Perhaps boding well for entrepreneurs preparing to raise equity under the liberalized regulations, some start-ups have been overwhelmed with non-equity financial commitments.
One noteworthy, recent case is Pebble Technology, which has developed smart wristwatches that interface with smart phones. Principal Eric Migikovsky sought $100,000 through the Kickstarter portal – and received product order commitments totaling more than $1 million in one day, well over $4 million in barely a week, and ended up with $10.3 million by the time Pebble’s crowd-funding window closed May 18.
On a more typical scale – but likewise well beyond expectations – partners Ken Minn and Scott Hussa of HuMn Design tapped the crowd-funding market to support their fledgling manufacturing of scanner-secure aluminum and carbon-fiber wallets.
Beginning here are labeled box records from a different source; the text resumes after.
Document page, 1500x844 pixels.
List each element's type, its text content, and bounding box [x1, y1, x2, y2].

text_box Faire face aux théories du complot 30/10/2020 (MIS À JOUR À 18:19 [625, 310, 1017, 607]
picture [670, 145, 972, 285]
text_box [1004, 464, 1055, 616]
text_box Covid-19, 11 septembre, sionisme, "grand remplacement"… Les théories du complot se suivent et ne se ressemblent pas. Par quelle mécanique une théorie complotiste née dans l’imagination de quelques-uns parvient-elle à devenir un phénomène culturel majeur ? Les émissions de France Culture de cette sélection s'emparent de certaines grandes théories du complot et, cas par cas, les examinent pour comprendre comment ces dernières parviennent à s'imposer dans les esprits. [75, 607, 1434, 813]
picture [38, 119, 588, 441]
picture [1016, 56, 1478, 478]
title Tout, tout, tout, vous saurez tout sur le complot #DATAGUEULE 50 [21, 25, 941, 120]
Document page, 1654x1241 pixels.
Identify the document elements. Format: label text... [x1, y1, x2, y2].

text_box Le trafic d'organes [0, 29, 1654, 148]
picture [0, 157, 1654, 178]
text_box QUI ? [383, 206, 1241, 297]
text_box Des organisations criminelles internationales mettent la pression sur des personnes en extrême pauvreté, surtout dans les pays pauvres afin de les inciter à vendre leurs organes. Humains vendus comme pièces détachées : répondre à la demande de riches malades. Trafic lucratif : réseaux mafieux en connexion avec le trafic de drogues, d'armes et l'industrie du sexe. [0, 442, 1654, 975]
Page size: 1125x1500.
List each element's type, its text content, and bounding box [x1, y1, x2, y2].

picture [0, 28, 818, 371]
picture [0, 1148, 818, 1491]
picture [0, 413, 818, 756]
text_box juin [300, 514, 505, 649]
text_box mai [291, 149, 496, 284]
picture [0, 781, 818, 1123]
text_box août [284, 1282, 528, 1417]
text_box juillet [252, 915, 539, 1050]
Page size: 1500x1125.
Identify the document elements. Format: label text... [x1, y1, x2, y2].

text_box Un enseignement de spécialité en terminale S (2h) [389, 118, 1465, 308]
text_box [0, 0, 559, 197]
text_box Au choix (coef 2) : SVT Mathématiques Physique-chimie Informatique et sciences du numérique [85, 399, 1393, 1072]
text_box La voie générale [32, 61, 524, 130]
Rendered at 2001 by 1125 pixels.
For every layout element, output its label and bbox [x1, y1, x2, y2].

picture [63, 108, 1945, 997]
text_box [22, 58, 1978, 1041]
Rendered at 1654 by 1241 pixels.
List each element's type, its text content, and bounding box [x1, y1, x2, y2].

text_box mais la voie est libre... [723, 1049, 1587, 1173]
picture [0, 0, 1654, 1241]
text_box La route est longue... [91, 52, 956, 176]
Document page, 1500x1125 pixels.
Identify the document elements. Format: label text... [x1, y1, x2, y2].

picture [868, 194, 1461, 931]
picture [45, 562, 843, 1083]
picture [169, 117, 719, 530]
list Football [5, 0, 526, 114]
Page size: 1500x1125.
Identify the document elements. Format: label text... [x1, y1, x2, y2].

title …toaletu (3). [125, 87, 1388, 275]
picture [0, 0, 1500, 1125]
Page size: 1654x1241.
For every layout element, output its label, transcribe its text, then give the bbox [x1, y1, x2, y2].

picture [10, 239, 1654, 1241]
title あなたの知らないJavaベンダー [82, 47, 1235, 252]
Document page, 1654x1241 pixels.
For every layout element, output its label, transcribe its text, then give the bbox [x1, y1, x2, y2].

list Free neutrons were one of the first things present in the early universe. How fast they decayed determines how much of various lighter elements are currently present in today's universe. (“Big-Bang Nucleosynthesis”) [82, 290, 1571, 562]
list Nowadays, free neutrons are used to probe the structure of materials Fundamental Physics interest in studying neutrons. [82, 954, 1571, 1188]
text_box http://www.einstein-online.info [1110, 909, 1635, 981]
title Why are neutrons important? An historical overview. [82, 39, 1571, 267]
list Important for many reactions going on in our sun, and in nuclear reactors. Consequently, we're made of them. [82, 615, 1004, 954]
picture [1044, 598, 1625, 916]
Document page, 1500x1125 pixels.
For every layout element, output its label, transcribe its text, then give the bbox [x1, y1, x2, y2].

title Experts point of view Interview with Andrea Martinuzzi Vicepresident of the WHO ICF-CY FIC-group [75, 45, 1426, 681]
The pair had hoped to raise $66,000 to finance mass-production, but ended up attracting commitments of almost $300,000 from nearly 4,000 individuals in March and April.
While SEC’s final rules are near-certain to restrict how much of a single investor’s net worth can be invested in a single entity, one attractive feature of the coming crowd-funding structure is that companies soliciting equity investments can continue raising up to $1 million each year as needed.
Marlett also identifies a "reciprocal effect" of crowd-funded small-business investments that bodes well for the small-cap commercial property space. If hundreds of locally based individual investors share stakes in a restaurant, plumbing supply outfit or the like, they’ll certainly be inclined to patronize the business and hence help ensure its profitability and growth – and ability to pay rent and/or service mortgages.